I use /dev/urandom to generate UUIDs by reading 16 random bytes from
/dev/urandom (very much like e2fsprogs' libuuid).
As long as I serialize access to /dev/urandom, I get different values.
However, with concurrent access to /dev/urandom, I quickly get duplicate
values. libuuid uses one shared file descriptor for all threads, while
the test case below uses a file descriptor per read; it does not appear
to change anything ... duplicates appear very quickly (within seconds).
I tried on 2.4.20-27.9smp, 2.6.8-1.521smp, 2.6.9-1.6_FC2smp.
Within one process, I could easily serialize access to /dev/urandom to
avoid this problem. But I suspect the same would happen with concurrent
access from different processes, and I'd rather avoid interprocess
synchronization. Is this the expected behavior of /dev/urandom? Any
suggestions on how to get unique values?
Thanks,
Bernard
#include <pthread.h>
#include <sys/types.h>
#include <sys/stat.h>
#include <fcntl.h>
#include <unistd.h>
#include <iostream>
#include <set>
using namespace std;
static pthread_mutex_t staticMutex = PTHREAD_MUTEX_INITIALIZER;
struct Key
{
long long high;
long long low;
};
struct KeyComp
{
inline bool operator()(const Key& lhs, const Key& rhs)
{
return lhs.high < rhs.high || (lhs.high == rhs.high && lhs.low < rhs.low);
}
};
static set<Key, KeyComp> keySet;
static int keyCount;
void* threadFailed()
{
return reinterpret_cast<void*>(-1);
}
extern "C"
void* readRandom(void* d)
{
int threadId = reinterpret_cast<int>(d);
for(int i = 0; i < keyCount; ++i)
{
int fd = open("/dev/urandom", O_RDONLY);
if (fd == -1)
{
cerr << "could not open /dev/urandom" << endl;
return threadFailed();
}
int reads = 0;
size_t index = 0;
char buffer[16];
while(reads <= 20 && index != sizeof(Key))
{
ssize_t bytesRead = read(fd, buffer + index, sizeof(Key) - index);
if(bytesRead == -1)
{
if(errno != EINTR)
{
int err = errno;
cerr << "Reading /dev/urandom returned " << strerror(err) << endl;
close(fd);
return threadFailed();
}
}
else
{
index += bytesRead;
reads++;
}
}
if(index != sizeof(buffer))
{
close(fd);
cerr << "Giving up after 20 reads!" << endl;
return threadFailed();
}
close(fd);
int err = pthread_mutex_lock(&staticMutex);
if(err != 0)

# RECORDS SUPPLIED
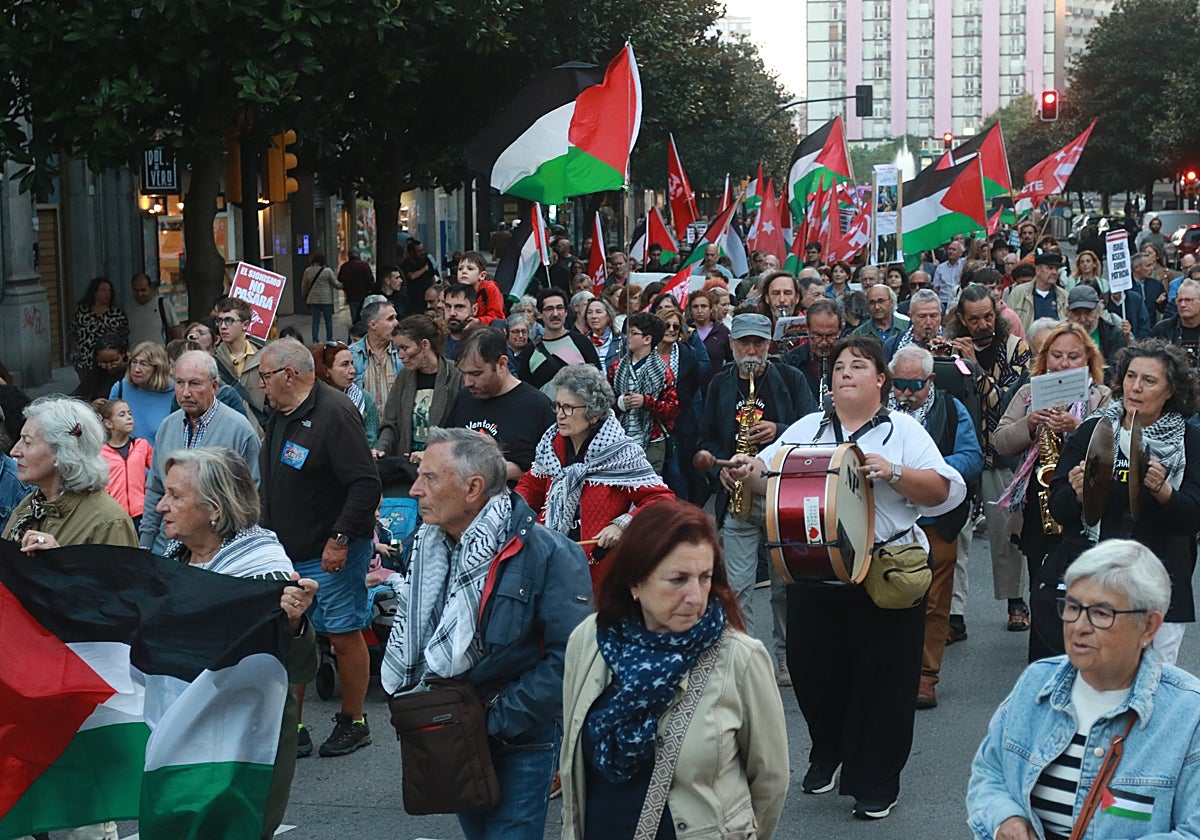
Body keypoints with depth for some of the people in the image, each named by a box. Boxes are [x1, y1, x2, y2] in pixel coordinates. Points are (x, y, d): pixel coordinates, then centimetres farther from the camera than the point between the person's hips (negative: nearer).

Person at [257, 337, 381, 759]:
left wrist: (340, 539, -24)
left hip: (332, 552, -8)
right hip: (285, 551, 8)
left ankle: (353, 723, 17)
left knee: (344, 635, 3)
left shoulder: (334, 412, -17)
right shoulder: (281, 416, 11)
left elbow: (366, 484, -22)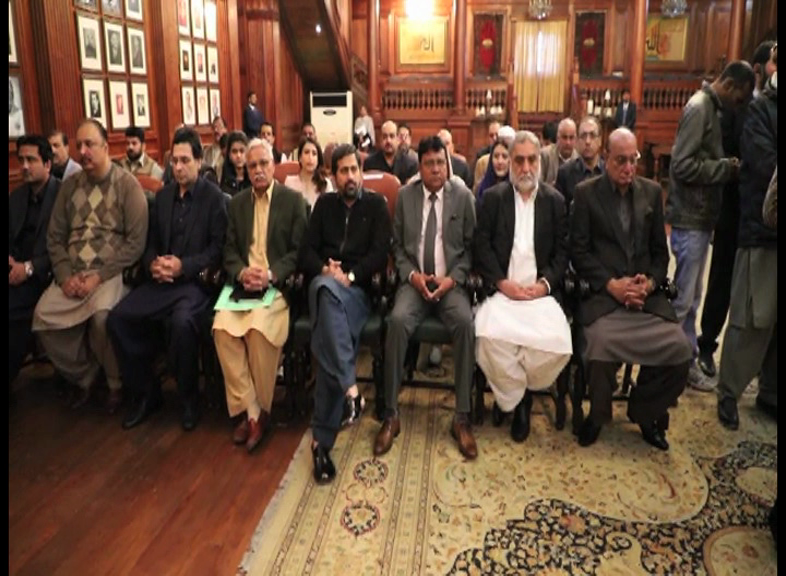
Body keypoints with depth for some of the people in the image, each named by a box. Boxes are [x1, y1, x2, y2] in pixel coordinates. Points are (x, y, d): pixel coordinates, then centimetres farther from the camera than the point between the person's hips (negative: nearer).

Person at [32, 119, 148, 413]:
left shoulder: (127, 184, -3)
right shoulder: (70, 185, 13)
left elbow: (136, 242, -10)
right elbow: (54, 238, 12)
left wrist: (99, 276, -16)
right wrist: (65, 275, -5)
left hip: (111, 273, -5)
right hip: (72, 275, 5)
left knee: (102, 315, -32)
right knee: (43, 316, -19)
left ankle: (117, 383, -4)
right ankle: (83, 376, 7)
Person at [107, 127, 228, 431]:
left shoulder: (214, 197, -2)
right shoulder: (163, 195, 16)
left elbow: (218, 248, -7)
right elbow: (151, 241, 17)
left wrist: (183, 266, -19)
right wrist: (153, 264, -5)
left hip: (196, 281, -6)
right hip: (161, 281, 6)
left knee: (182, 323, -35)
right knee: (117, 318, -15)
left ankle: (189, 397, -8)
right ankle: (146, 392, 4)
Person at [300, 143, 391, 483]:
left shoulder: (376, 205, 14)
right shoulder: (324, 204, 21)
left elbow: (380, 254, 1)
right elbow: (307, 251, 11)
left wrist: (349, 275, -14)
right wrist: (325, 270, -11)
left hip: (358, 289, -2)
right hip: (323, 283, 2)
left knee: (327, 343, -30)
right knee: (326, 287, -39)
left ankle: (322, 439, -30)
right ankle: (349, 385, -47)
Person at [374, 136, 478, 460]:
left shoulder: (464, 197, 5)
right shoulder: (405, 196, 9)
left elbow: (471, 247, 5)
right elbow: (397, 246, 9)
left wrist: (452, 278, -11)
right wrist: (412, 275, -8)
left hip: (451, 283, 0)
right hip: (414, 281, 1)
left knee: (465, 323, -32)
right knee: (397, 320, -31)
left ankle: (462, 418, -21)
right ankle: (391, 416, -21)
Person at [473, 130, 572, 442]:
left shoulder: (555, 200, 11)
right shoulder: (493, 197, 8)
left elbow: (562, 251, 6)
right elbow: (482, 245, 1)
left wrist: (545, 284, -10)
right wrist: (502, 282, -12)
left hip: (541, 291, 1)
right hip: (502, 290, 0)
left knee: (556, 342, -27)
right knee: (489, 336, -30)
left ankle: (520, 391, 4)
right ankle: (515, 398, -2)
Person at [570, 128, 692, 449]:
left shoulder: (652, 192, 14)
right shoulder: (586, 192, 4)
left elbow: (660, 251, 14)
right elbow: (579, 251, -1)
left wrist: (649, 282, -5)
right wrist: (611, 284, -14)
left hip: (645, 293, 3)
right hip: (601, 293, -3)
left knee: (679, 348, -20)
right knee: (602, 344, -32)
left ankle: (645, 411, 10)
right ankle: (598, 414, 1)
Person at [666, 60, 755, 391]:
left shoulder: (710, 107, 15)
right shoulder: (699, 108, -13)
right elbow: (683, 165, -22)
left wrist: (727, 167, 2)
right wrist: (726, 167, -14)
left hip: (700, 217, 9)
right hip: (691, 219, -9)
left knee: (691, 296, 14)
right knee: (684, 297, -3)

# INSTRUCTIONS TO FOLLOW
In the /dev/urandom post, how many random bytes does the writer read to generate each UUID?

# TASK RESULT
16 bytes.